If a record holds a picture, omit that picture and copy everything else exactly.
━━━━━━━━━━━━━━━━━━━━━━━━━━━━━━
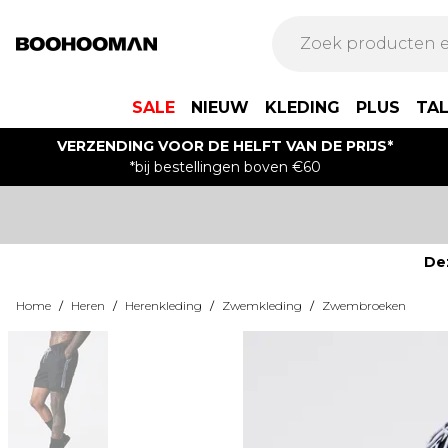
SALE
NIEUW
KLEDING
PLUS
TA
VERZENDING VOOR DE HELFT VAN DE PRIJS*
*bij bestellingen boven €60
De
Home
/
Heren
/
Herenkleding
/
Zwemkleding
/
Zwembroeken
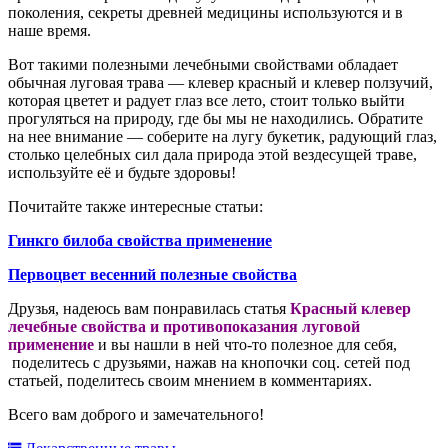
поколения, секреты древней медицины используются и в
наше время.
Вот такими полезными лечебными свойствами обладает
обычная луговая трава — клевер красный и клевер ползучий,
которая цветет и радует глаз все лето, стоит только выйти
прогуляться на природу, где бы мы не находились. Обратите
на нее внимание — соберите на лугу букетик, радующий глаз,
столько целебных сил дала природа этой вездесущей траве,
используйте её и будьте здоровы!
Почитайте также интересные статьи:
Гинкго билоба свойства применение
Первоцвет весенний полезные свойства
Друзья, надеюсь вам понравилась статья
Красный клевер
лечебные свойства и противопоказания луговой
применение
и вы нашли в ней что-то полезное для себя,
поделитесь с друзьями, нажав на кнопочки соц. сетей под
статьей, поделитесь своим мнением в комментариях.
Всего вам доброго и замечательного!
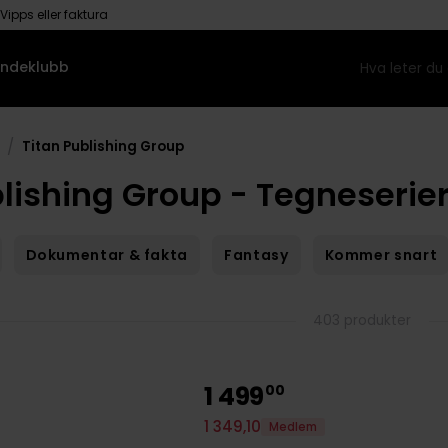
Vipps eller faktura
ndeklubb
/
Titan Publishing Group
blishing Group - Tegneserie
Dokumentar & fakta
Fantasy
Kommer snart
403 produkter
1
499
00
1
349
,
10
Medlem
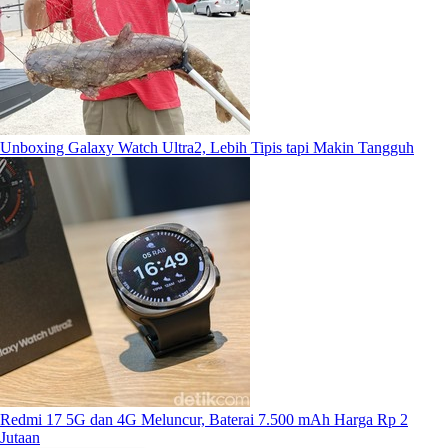
Unboxing Galaxy Watch Ultra2, Lebih Tipis tapi Makin Tangguh
Redmi 17 5G dan 4G Meluncur, Baterai 7.500 mAh Harga Rp 2
Jutaan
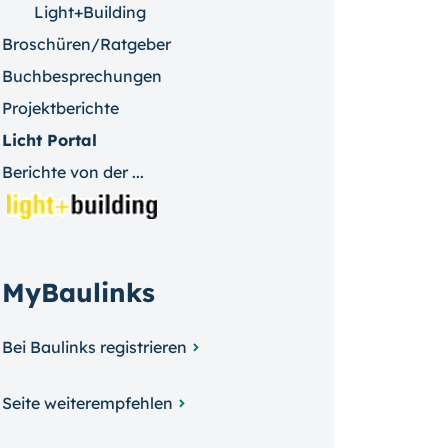
Light+Building
Broschüren/Ratgeber
Buchbesprechungen
Projektberichte
Licht Portal
Berichte von der ...
MyBaulinks
Bei Baulinks registrieren
Seite weiterempfehlen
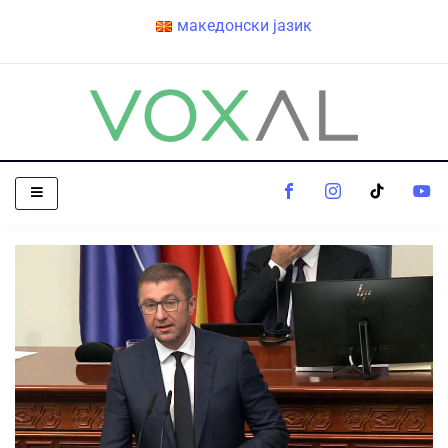
македонски јазик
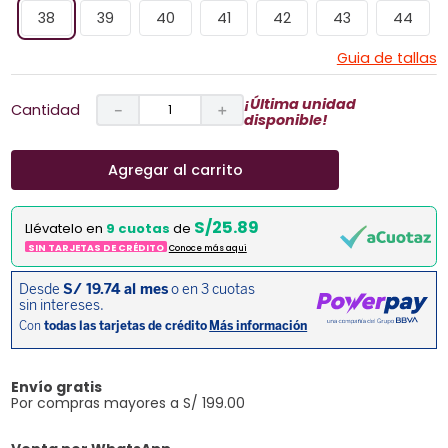
38
39
40
41
42
43
44
Guia de tallas
¡Última unidad
Cantidad
－
＋
disponible!
Agregar al carrito
S/25.89
Llévatelo en
9 cuotas
de
SIN TARJETAS DE CRÉDITO
Conoce más aqui
Envío gratis
Por compras mayores a S/ 199.00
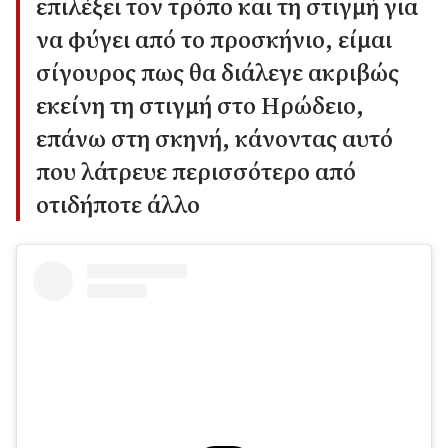
επιλέξει τον τρόπο και τη στιγμή για
να φύγει από το προσκήνιο, είμαι
σίγουρος πως θα διάλεγε ακριβώς
εκείνη τη στιγμή στο Ηρώδειο,
επάνω στη σκηνή, κάνοντας αυτό
που λάτρευε περισσότερο από
οτιδήποτε άλλο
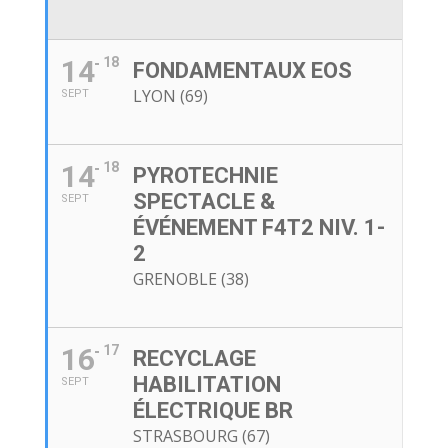
14
18
FONDAMENTAUX EOS
LYON (69)
SEPT
14
18
PYROTECHNIE
SPECTACLE &
SEPT
ÉVÉNEMENT F4T2 NIV. 1-
2
GRENOBLE (38)
16
17
RECYCLAGE
HABILITATION
SEPT
ÉLECTRIQUE BR
STRASBOURG (67)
━━━━━━━━━━━━━━━━━━━━━━━━━━━━━━
__ANSWER SECTION__:
SALE
NIEUW
KLEDING
PLUS
TA
VERZENDING VOOR DE HELFT VAN DE PRIJS*
*bij bestellingen boven €60
De
Home
/
Heren
/
Herenkleding
/
Zwemkleding
/
Zwembroeken
поколения, секреты древней медицины используются и в
наше время.
Вот такими полезными лечебными свойствами обладает
обычная луговая трава — клевер красный и клевер ползучий,
которая цветет и радует глаз все лето, стоит только выйти
прогуляться на природу, где бы мы не находились. Обратите
на нее внимание — соберите на лугу букетик, радующий глаз,
столько целебных сил дала природа этой вездесущей траве,
используйте её и будьте здоровы!
Почитайте также интересные статьи:
Гинкго билоба свойства применение
Первоцвет весенний полезные свойства
Друзья, надеюсь вам понравилась статья
Красный клевер
лечебные свойства и противопоказания луговой
применение
и вы нашли в ней что-то полезное для себя,
поделитесь с друзьями, нажав на кнопочки соц. сетей под
статьей, поделитесь своим мнением в комментариях.
Всего вам доброго и замечательного!
Vipps eller faktura
ndeklubb
/
Titan Publishing Group
blishing Group - Tegneserie
Dokumentar & fakta
Fantasy
Kommer snart
403 produkter
1
499
00
1
349
,
10
Medlem
Unboxing Galaxy Watch Ultra2, Lebih Tipis tapi Makin Tangguh
Redmi 17 5G dan 4G Meluncur, Baterai 7.500 mAh Harga Rp 2
Jutaan
Light+Building
Broschüren/Ratgeber
Buchbesprechungen
Projektberichte
Licht Portal
Berichte von der ...
MyBaulinks
Bei Baulinks registrieren
Seite weiterempfehlen
македонски јазик
38
39
40
41
42
43
44
Guia de tallas
¡Última unidad
Cantidad
－
＋
disponible!
Agregar al carrito
S/25.89
Llévatelo en
9 cuotas
de
SIN TARJETAS DE CRÉDITO
Conoce más aqui
Envío gratis
Por compras mayores a S/ 199.00
επιλέξει τον τρόπο και τη στιγμή για
να φύγει από το προσκήνιο, είμαι
σίγουρος πως θα διάλεγε ακριβώς
εκείνη τη στιγμή στο Ηρώδειο,
επάνω στη σκηνή, κάνοντας αυτό
που λάτρευε περισσότερο από
οτιδήποτε άλλο
14
18
FONDAMENTAUX EOS
LYON (69)
SEPT
14
18
PYROTECHNIE
SPECTACLE &
SEPT
ÉVÉNEMENT F4T2 NIV. 1-
2
GRENOBLE (38)
16
17
RECYCLAGE
HABILITATION
SEPT
ÉLECTRIQUE BR
STRASBOURG (67)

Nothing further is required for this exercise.